There is another element to our predicament. That is our inability to manage effectively the unrelenting application of science and technology to war, industry, commerce, finance, education and the media. The sheer volume, speed and intensity of cross-border flows has transformed the way we trade, produce, consume, travel and communicate.
A great transition is under way – this much is clear. What is less clear is whether we can develop in timely fashion the political institutions and agreements we need for a relatively soft landing.
As the following examples show, the record to date is not encouraging.
Financial flows: Over the last 25 years a string of financial crises, often triggered by large and sudden flows of speculative capital, have brought many economies, including seemingly robust ones, to their knees. Despite much talk, an effective system of global financial regulation remains elusive.

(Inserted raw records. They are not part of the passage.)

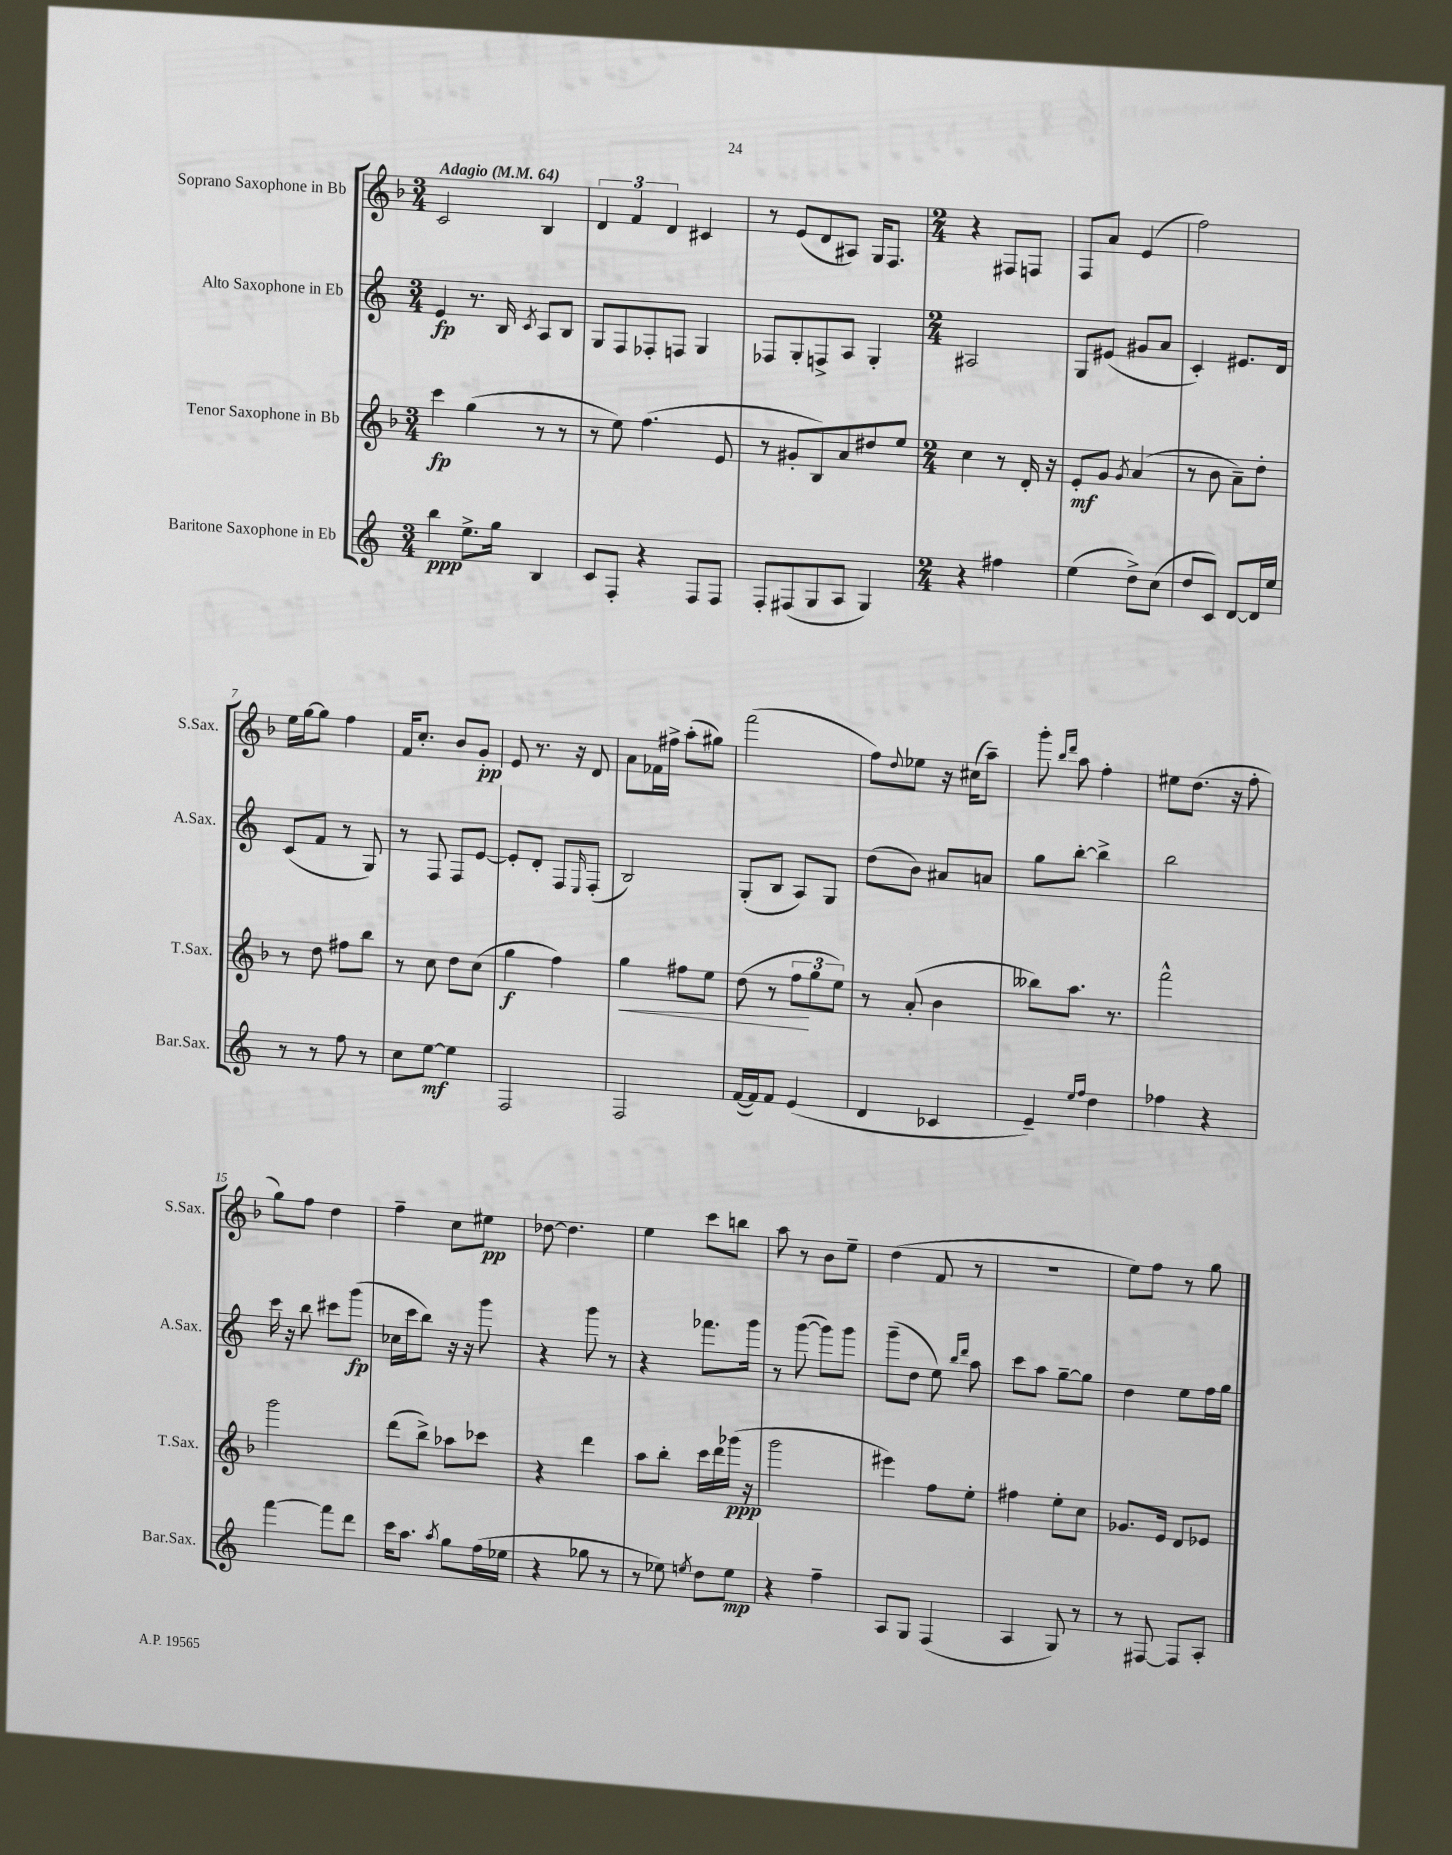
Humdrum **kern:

**kern	**kern	**kern	**kern
*staff4	*staff3	*staff2	*staff1
*clefG2	*clefG2	*clefG2	*clefG2
*k[]	*k[b-]	*k[]	*k[b-]
*M3/4	*M3/4	*M3/4	*M3/4
*MM64	*MM64	*MM64	*MM64
4bb\	4ccc\	4e/	2c/
8.ee^\L	(4gg\	8.r	.
16gg\Jk	.	16B/	.
.	.	8qc/	.
4B/	8r	8A/L	4B-/
.	8r	8B/J	.
=	=	=	=
8c/L	8r	8G/L	6d/
8F'/J	8ee\)	8F/	.
.	.	.	6f/
4r	(4.ff\	8F-'/	.
.	.	.	6d/
.	.	8F/J	.
8F/L	.	4G/	4c#/
8F/J	8e/	.	.
=	=	=	=
8F'/L	8r	8F-/L	8r
(8F#/	8g#'/L	8G'/	(8e/L
8G/	8B-/)	8F^/	8d/
8A/J	8a/	8A/J	8A#/J)
4G/)	8dd#/	4G'/	16G/LK
.	.	.	8.F/J
.	8ee/J	.	.
=	=	=	=
*M2/4	*M2/4	*M2/4	*M2/4
4r	4cc\	2A#/	4r
4ff#\	8r	.	8F#/L
.	16d'/	.	8F/J
.	16r	.	.
=	=	=	=
(4ee\	8e'/L	8G/L	8F/L
.	8g/J	(8e#/J	8a/J
.	8qg/	.	.
8dd^\L)	(4a/	8g#/L	(4e/
(8cc\J	.	8a/J	.
=	=	=	=
8dd/L	8r	4c'/)	2ff\)
8c/J)	8b-\	.	.
[8d/L	8a~\L)	8.e#/L	.
16d/]L	8dd'\J	.	.
16ee/JJ	.	16d/Jk	.
=	=	=	=
8r	8r	(8c/L	16ee\LL
.	.	.	[16gg\J
8r	8dd\	8f/J	8gg\]J
8ff\	8ff#\L	8r	4ff\
8r	8bb-\J	8G/)	.
=	=	=	=
8cc\L	8r	8r	16f/LK
.	.	.	8.cc'/J
[8ee\J	8cc\	8F/	.
4ee\]	8dd\L	8F/L	8b-/L
.	(8cc\J	[8e/J	8g'/J
=	=	=	=
2F/	4gg\	8e'/]L	8e/
.	.	8d'/J	8.r
.	4ff\)	8F/L	.
.	.	.	16r
.	.	16qqE/	.
.	.	(8F'/J	8d/
=	=	=	=
2F/	4gg\	2B/)	8a\L
.	.	.	16f-\L
.	.	.	16ff#^\JJ
.	8ff#\L	.	(8aa'\L
.	8ee\J	.	8gg#\J)
=	=	=	=
([16f/LL	(8dd\	(8G'/L	(2fff\
16f/]J)	.	.	.
8f/J	8r	8B/J	.
(4e/	12ff\L	8A/L)	.
.	12gg\	.	.
.	.	8G/J	.
.	12ee\J)	.	.
=	=	=	=
4d/	8r	(8dd\L	8ff\L)
.	.	.	8qqdd/
.	(8a'/	8b\J)	8ee-\J
4c-/	4b-\	8a#/L	16r
.	.	.	(16cc#\LK
.	.	8a/J	8aa~\J)
=	=	=	=
4e~/)	8bb--\L)	8gg\L	8ggg'\
.	.	.	16qqbb-/LL
.	.	.	16qqddd/JJ
.	8.aa\J	[8bb'\J	8aa\
16qqee/LL	.	.	.
16qqff/JJ	.	.	.
4dd\	.	4bb^\]	4ff'\
.	8.r	.	.
=	=	=	=
4ff-\	2fff^^\	2bb\	8ee#\L
.	.	.	(8.dd\J
4r	.	.	.
.	.	.	16r
.	.	.	8ff'\
=	=	=	=
[4fff\	2ggg\	16ccc\	8gg\L)
.	.	16r	.
.	.	8bb\	8ff\J
8fff\]L	.	8ccc#\L	4dd\
8ddd\J	.	(8ggg\J	.
=	=	=	=
16ccc\LK	(8ddd\L	16cc-\LL	4ff~\
8.aa\J	.	16ccc\J	.
.	8bb-^\J)	8bb\J)	.
8qaa/	.	.	.
8gg\L	8aa-\L	16r	8cc\L
.	.	16r	.
(16ff\L	8ccc-\J	8ggg\	8ee#\J
16ee-\JJ	.	.	.
=	=	=	=
4r	4r	4r	[8dd-\
.	.	.	4.dd-\]
8gg-\	4ddd\	8ggg\	.
8r	.	8r	.
=	=	=	=
8r	8aa\L	4r	4ee\
8ee-\)	8bb-'\J	.	.
8qee/	.	.	.
8dd\L	16ccc\LL	8.fff-\L	8ccc\L
.	16ddd\	.	.
8ee\J	(16ggg-\JJ	.	8bb\J
.	16r	16ggg\Jk	.
=	=	=	=
4r	2ggg\	8r	8aa\
.	.	([8ggg\	8r
4ff~\	.	8ggg\]L)	8b-\L
.	.	8ggg\J	8ee~\J
=	=	=	=
8A/L	4eee#\)	(8ggg~\L	(4dd\
8G/J	.	8dd\J	.
(4F/	8ff\L	8ee\)	8f/
.	.	16qqbb/LL	.
.	.	16qqddd/JJ	.
.	8ee'\J	8aa\	8r
=	=	=	=
4A/	4ff#\	8ccc\L	2r
.	.	8aa\J	.
8G/)	8ee'\L	[8gg~\L	.
8r	8cc\J	8gg\]J	.
=	=	=	=
8r	8.g-/L	4dd\	8ee\L)
[8F#/	.	.	8ff\J
.	16e/Jk	.	.
8F#/]L	8d/L	8ee\L	8r
8A'/J	8e-/J	16ff\L	8gg\
.	.	16gg\JJ	.
==	==	==	==
*-	*-	*-	*-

Arms flows: Authorised international transfers of small arms, light weapons, parts, accessories and ammunition are estimated at about $8.5 billion annually. The illicit trade probably comes to $1.5 billion. Taken together these transfers account for 60-70% of annual casualties in today’s conflicts.
Population flows: By the end of 2013, the UN High Commissioner for Refugees calculated that the number of refugees, asylum seekers, internally displaced persons, stateless people and others of concern had reached an unprecedented 42.9 million. Permanently resettling the displaced, let alone preventing such displacement, does not appear within reach.